C’est le résultat de trois ans d’enquête : l’ONG suisse Public Eye vient de publier un rapport inquiétant qui met en lumière les pratiques des traders suisses dans le secteur des carburants en Afrique. Dans ce document, on apprend que le continent est inondé par des carburants toxiques. Les négociants profitent de la faiblesse des législations dans de nombreux pays pour vendre sur le continent des produits bon marché, mais extrêmement dangereux pour la santé des populations.

Public Eye a analysé la qualité des carburants disponibles à la pompe dans huit pays africains : l’Angola, le Bénin, le Congo-Brazzaville, le Ghana, la Côte d’Ivoire, le Mali, le Sénégal et la Zambie. Du carburant fourni par quatre grands négociants suisses.
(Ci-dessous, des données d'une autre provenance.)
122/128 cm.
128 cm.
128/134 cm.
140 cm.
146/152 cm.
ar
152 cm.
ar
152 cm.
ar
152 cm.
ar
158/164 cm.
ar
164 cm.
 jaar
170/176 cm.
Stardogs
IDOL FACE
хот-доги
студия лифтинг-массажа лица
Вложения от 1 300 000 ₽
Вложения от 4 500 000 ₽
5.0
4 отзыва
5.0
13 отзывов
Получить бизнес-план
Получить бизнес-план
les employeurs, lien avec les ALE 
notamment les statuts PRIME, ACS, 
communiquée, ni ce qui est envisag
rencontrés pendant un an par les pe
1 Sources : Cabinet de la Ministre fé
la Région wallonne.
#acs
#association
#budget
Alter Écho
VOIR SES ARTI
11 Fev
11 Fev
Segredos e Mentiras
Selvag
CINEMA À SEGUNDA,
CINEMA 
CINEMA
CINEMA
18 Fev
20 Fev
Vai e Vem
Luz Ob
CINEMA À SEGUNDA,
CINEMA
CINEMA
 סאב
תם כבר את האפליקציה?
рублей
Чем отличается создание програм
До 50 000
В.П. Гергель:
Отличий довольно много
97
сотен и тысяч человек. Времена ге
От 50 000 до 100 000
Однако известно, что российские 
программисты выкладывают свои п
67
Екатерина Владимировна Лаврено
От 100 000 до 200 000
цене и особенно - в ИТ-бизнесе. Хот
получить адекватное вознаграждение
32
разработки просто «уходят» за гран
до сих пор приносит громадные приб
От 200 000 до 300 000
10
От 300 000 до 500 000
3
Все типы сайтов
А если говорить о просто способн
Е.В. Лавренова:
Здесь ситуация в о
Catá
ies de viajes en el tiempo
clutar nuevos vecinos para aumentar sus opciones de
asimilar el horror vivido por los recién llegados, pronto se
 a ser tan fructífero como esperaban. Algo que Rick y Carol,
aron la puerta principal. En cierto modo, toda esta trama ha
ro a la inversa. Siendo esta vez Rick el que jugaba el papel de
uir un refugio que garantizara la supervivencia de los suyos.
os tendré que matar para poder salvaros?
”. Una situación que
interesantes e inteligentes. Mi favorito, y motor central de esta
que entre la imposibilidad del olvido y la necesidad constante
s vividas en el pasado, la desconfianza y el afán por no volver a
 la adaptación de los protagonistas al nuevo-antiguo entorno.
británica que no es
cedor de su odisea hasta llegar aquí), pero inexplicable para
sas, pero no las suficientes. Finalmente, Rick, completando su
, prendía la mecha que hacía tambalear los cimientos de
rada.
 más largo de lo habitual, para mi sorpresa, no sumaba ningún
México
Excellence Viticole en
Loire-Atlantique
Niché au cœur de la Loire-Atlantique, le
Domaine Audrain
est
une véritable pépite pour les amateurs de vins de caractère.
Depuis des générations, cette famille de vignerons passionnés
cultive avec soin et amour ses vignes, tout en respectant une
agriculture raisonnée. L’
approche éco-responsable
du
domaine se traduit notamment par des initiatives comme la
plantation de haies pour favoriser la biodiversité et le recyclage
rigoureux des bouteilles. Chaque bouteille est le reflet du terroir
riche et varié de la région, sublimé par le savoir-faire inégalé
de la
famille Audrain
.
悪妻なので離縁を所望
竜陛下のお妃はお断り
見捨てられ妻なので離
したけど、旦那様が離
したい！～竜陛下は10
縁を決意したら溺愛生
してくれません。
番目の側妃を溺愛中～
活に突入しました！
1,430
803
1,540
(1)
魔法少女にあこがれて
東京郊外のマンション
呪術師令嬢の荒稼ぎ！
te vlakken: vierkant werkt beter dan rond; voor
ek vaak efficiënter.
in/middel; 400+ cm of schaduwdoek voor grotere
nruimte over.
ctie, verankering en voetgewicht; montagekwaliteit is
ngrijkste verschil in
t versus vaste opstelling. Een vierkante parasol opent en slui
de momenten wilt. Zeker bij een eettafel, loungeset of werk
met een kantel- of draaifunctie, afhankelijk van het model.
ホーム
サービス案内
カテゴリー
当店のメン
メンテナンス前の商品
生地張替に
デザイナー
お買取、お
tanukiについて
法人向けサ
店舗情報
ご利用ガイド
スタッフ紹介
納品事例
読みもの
La conclusion est édifiante et sans appel : sur les quarante échantillons prélevés, aucun ne pourrait être vendu ailleurs que sur le continent africain.

Concrètement, les analyses ont révélé des teneurs en soufre entre 200 et 1 000 fois plus élevées que le niveau autorisé en Europe ou aux Etats-Unis avec un triste record enregistré au Mali. Sans oublier la présence de certains métaux lourds et d’autres produits toxiques comme le benzène, très fortement réglementé, alors que ces produits sont pourtant fabriqués en Europe et exportés par des entreprises européennes.